Montgomery County District Attorney Risa Vetri Ferman this week announced vehicular homicide charges against the truck driver, Valerijs Belovs, 55, of Northeast Philadelphia; the owner of the rig, Victor Kalinitchii, 41, of Philadelphia; and Joseph Jadczak, 61, of Delaware, owner of the Philadelphia garage that allegedly sold an inspection sticker for the truck for $200, without inspecting it.

The probe into this fatal crash may have prevented another tragedy. When state police arrived at Pratt's Auto Repair in Northeast Philadelphia to charge Jadczak, they witnessed another truck driver allegedly obtaining a new inspection sticker without getting an inspection. Now, police are asking 300 other trucks that were inspected at Pratt to be reinspected.

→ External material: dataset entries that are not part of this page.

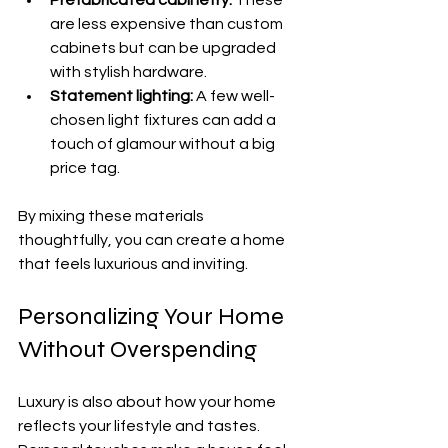
are less expensive than custom 
cabinets but can be upgraded 
with stylish hardware.
Statement lighting:
 A few well-
chosen light fixtures can add a 
touch of glamour without a big 
price tag.
By mixing these materials 
thoughtfully, you can create a home 
that feels luxurious and inviting.
Personalizing Your Home 
Without Overspending
Luxury is also about how your home 
reflects your lifestyle and tastes. 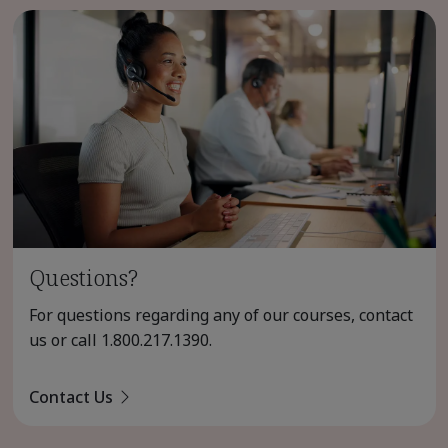
Questions?
For questions regarding any of our courses, contact
us or call
1.800.217.1390
.
Contact Us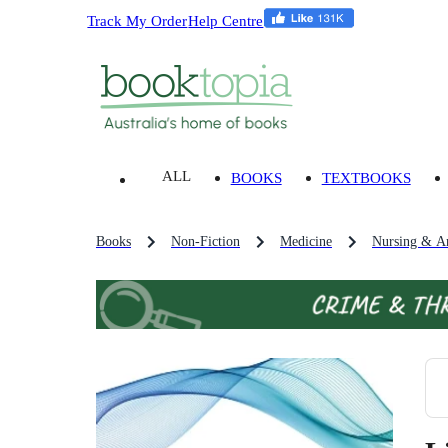
Track My Order
Help Centre
ALL
BOOKS
TEXTBOOKS
Books
Non-Fiction
Medicine
Nursing & An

Ferman and state police deserve credit for making this case a priority. Too many owners or operators of tractor-trailer rigs manage to evade regulations and keep unsafe trucks on the highways.

State police pulled over 67,584 trucks in Pennsylvania in 2008 to look for safety problems. They issued 34,000 citations. But the police don't have the staff needed to follow up and make sure all those cited violations are corrected. In the meantime, trucks like the one that killed Schreffler go back on the road.

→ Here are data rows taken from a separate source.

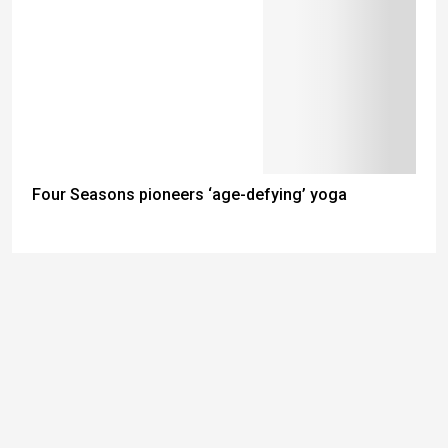
Four Seasons pioneers ‘age-defying’ yoga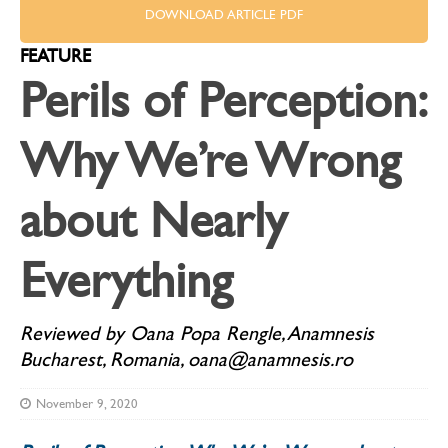
DOWNLOAD ARTICLE PDF
FEATURE
Perils of Perception:
Why We’re Wrong
about Nearly
Everything
Reviewed by Oana Popa Rengle, Anamnesis
Bucharest, Romania, oana@anamnesis.ro
November 9, 2020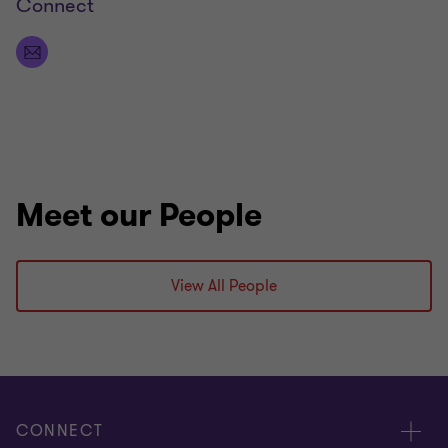
Connect
coaching soccer teams. As outdoor explorers, we
love camping and travelling.
Meet our People
View All People
CONNECT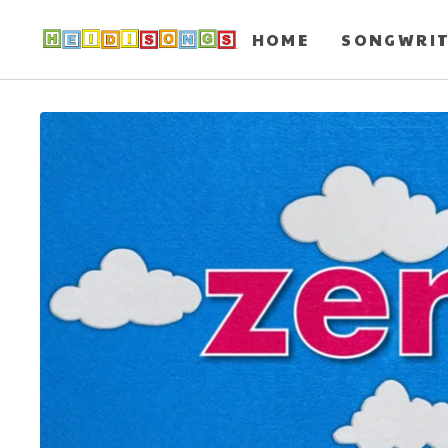
HOME
SONGWRI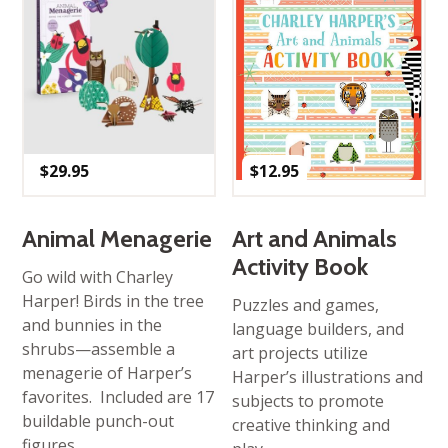
$
29.95
$
12.95
Animal Menagerie
Art and Animals
Activity Book
Go wild with Charley
Harper! Birds in the tree
Puzzles and games,
and bunnies in the
language builders, and
shrubs—assemble a
art projects utilize
menagerie of Harper’s
Harper’s illustrations and
favorites. Included are 17
subjects to promote
buildable punch-out
creative thinking and
figures.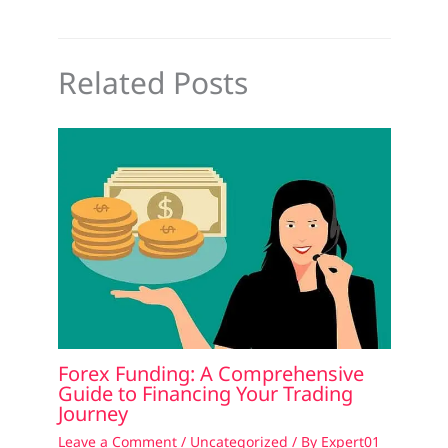
Related Posts
Forex Funding: A Comprehensive
Guide to Financing Your Trading
Journey
Leave a Comment
/
Uncategorized
/ By
Expert01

Sen. Frank Lautenberg (D., N.J.) plans to introduce a bill next month that would address truck safety on America's roads, primarily by limiting the size and weight of rigs. Lautenberg also has advocated for trucks to carry electronic recorders, akin to an airliner's "black box," that would record safety data including hours of operation and brake information.

While the vast majority of truck drivers and trucking company owners are responsible, the consequences when they skirt the law are irrevocable. Large trucks account for only 3 percent of all registered vehicles, but they're involved in 9 percent of all fatal crashes.

Those deaths tell us that state and federal officials need to cooperate more to ensure that trucks on the road haven't fallen through cracks in the inspection system.